Wounded Knee Massacre
1890 CE
The Wounded Knee Massacre (also called the Battle of Wounded Knee) is a domestic massacre of several hundred Lakota people, mostly women and children, by soldiers of the United States Army.
It occurs on December 29, 1890, near Wounded Knee Creek (Lakota: Čhaŋkpé Ópi Wakpála) on the Lakota Pine Ridge Indian Reservation in the U.S. state of South Dakota, following a botched attempt to disarm the Lakota camp.
The previous day, a detachment of the U.S. 7th Cavalry Regiment commanded by Major Samuel M. Whitside intercepts Spotted Elk's band of Miniconjou Lakota and thirty-eight Hunkpapa Lakota near Porcupine Butte and escorts them five miles (eight kilometers) westward to Wounded Knee Creek, where they make camp.
The remainder of the 7th Cavalry Regiment, led by Colonel James W. Forsyth, arrive and surround the encampment.
The regiment is supported by a battery of four Hotchkiss mountain guns.
On the morning of December 29, the U.S. Cavalry troops go into the camp to disarm the Lakota.
One version of events claims that during the process of disarming the Lakota, a deaf tribesman named Black Coyote was reluctant to give up his rifle, claiming he had paid a lot for it.
Simultaneously, an old man is performing a ritual called the Ghost Dance.
Black Coyote's rifle goes off at this point, and the U.S. army begins shooting at the natives.
The Lakota warriors fight back, but many have already been stripped of their guns and disarmed.
By the time the massacre is over, between two hundred and fifty and three hundred men, women, and children of the Lakota have been killed and fifty-one are wounded (four men and forty-seven women and children, some of whom die later); some estimates place the number of dead at three hundred.

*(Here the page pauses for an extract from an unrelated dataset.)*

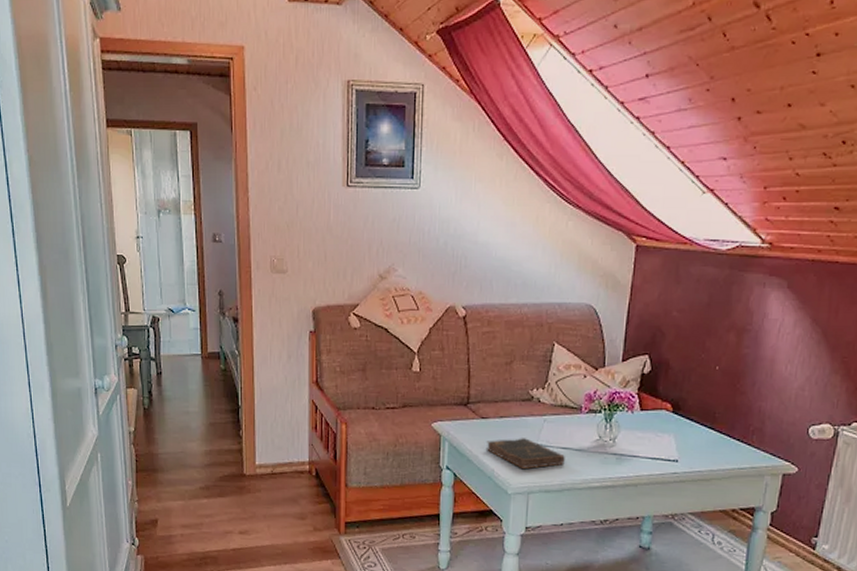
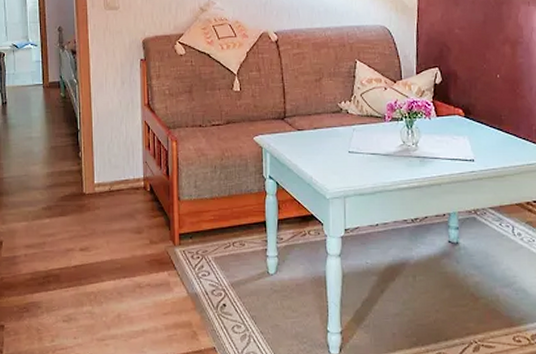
bible: present [485,438,565,469] -> none [303,146,375,174]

Twenty-five soldiers also die, and thirty-nine are wounded (six of the wounded later die).
Twenty soldiers are awarded the Medal of Honor.
In 2001, the National Congress of American Indians will pass two resolutions condemning the military awards and call on the U.S. government to rescind them.
The Wounded Knee Battlefield, site of the massacre, will be designated a National Historic Landmark by the U.S. Department of the Interior.
In 1990, both houses of the U.S. Congress will pass a resolution on the historical centennial formally expressing "deep regret" for the massacre.